Your answer should be an exact copy of every record.

Extracted records:
++++++

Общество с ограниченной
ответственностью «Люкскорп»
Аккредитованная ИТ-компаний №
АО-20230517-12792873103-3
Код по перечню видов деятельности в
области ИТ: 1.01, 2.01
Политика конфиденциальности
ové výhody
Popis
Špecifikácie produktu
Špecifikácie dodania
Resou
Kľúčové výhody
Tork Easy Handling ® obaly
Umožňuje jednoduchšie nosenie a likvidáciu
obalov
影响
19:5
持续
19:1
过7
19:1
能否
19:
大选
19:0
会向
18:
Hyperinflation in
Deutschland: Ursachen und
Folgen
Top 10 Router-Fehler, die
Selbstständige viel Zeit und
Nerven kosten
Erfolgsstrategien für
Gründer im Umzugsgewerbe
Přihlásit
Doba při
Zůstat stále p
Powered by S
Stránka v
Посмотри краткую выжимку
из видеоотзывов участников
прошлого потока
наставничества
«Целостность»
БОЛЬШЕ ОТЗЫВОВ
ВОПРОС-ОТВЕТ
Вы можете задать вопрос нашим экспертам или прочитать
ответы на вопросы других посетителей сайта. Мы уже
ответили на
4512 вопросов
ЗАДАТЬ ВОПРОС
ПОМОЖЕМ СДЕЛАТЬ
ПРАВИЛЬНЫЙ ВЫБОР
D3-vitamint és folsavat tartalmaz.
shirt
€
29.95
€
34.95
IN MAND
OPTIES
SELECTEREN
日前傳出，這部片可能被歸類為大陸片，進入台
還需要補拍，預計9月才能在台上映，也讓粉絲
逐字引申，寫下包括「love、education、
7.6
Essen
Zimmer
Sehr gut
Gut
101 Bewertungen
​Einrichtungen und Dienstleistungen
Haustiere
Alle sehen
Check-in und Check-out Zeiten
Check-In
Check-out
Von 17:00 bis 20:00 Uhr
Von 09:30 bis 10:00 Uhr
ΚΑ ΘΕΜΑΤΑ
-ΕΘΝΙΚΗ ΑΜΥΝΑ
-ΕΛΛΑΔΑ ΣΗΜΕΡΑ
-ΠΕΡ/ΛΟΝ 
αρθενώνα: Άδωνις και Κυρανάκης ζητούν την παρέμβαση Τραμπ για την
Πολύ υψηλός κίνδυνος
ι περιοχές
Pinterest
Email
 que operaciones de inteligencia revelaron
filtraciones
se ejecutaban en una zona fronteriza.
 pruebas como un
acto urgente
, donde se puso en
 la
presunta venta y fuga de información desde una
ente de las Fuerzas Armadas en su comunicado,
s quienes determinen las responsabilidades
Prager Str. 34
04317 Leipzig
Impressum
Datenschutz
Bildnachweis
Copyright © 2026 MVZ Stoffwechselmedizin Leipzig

++++++

Solution for this problem:
Общество с ограниченной
ответственностью «Люкскорп»
Аккредитованная ИТ-компаний №
АО-20230517-12792873103-3
Код по перечню видов деятельности в
области ИТ: 1.01, 2.01
Политика конфиденциальности
ové výhody
Popis
Špecifikácie produktu
Špecifikácie dodania
Resou
Kľúčové výhody
Tork Easy Handling ® obaly
Umožňuje jednoduchšie nosenie a likvidáciu
obalov
影响
19:5
持续
19:1
过7
19:1
能否
19:
大选
19:0
会向
18:
Hyperinflation in
Deutschland: Ursachen und
Folgen
Top 10 Router-Fehler, die
Selbstständige viel Zeit und
Nerven kosten
Erfolgsstrategien für
Gründer im Umzugsgewerbe
Přihlásit
Doba při
Zůstat stále p
Powered by S
Stránka v
Посмотри краткую выжимку
из видеоотзывов участников
прошлого потока
наставничества
«Целостность»
БОЛЬШЕ ОТЗЫВОВ
ВОПРОС-ОТВЕТ
Вы можете задать вопрос нашим экспертам или прочитать
ответы на вопросы других посетителей сайта. Мы уже
ответили на
4512 вопросов
ЗАДАТЬ ВОПРОС
ПОМОЖЕМ СДЕЛАТЬ
ПРАВИЛЬНЫЙ ВЫБОР
D3-vitamint és folsavat tartalmaz.
shirt
€
29.95
€
34.95
IN MAND
OPTIES
SELECTEREN
日前傳出，這部片可能被歸類為大陸片，進入台
還需要補拍，預計9月才能在台上映，也讓粉絲
逐字引申，寫下包括「love、education、
7.6
Essen
Zimmer
Sehr gut
Gut
101 Bewertungen
​Einrichtungen und Dienstleistungen
Haustiere
Alle sehen
Check-in und Check-out Zeiten
Check-In
Check-out
Von 17:00 bis 20:00 Uhr
Von 09:30 bis 10:00 Uhr
ΚΑ ΘΕΜΑΤΑ
-ΕΘΝΙΚΗ ΑΜΥΝΑ
-ΕΛΛΑΔΑ ΣΗΜΕΡΑ
-ΠΕΡ/ΛΟΝ 
αρθενώνα: Άδωνις και Κυρανάκης ζητούν την παρέμβαση Τραμπ για την
Πολύ υψηλός κίνδυνος
ι περιοχές
Pinterest
Email
 que operaciones de inteligencia revelaron
filtraciones
se ejecutaban en una zona fronteriza.
 pruebas como un
acto urgente
, donde se puso en
 la
presunta venta y fuga de información desde una
ente de las Fuerzas Armadas en su comunicado,
s quienes determinen las responsabilidades
Prager Str. 34
04317 Leipzig
Impressum
Datenschutz
Bildnachweis
Copyright © 2026 MVZ Stoffwechselmedizin Leipzig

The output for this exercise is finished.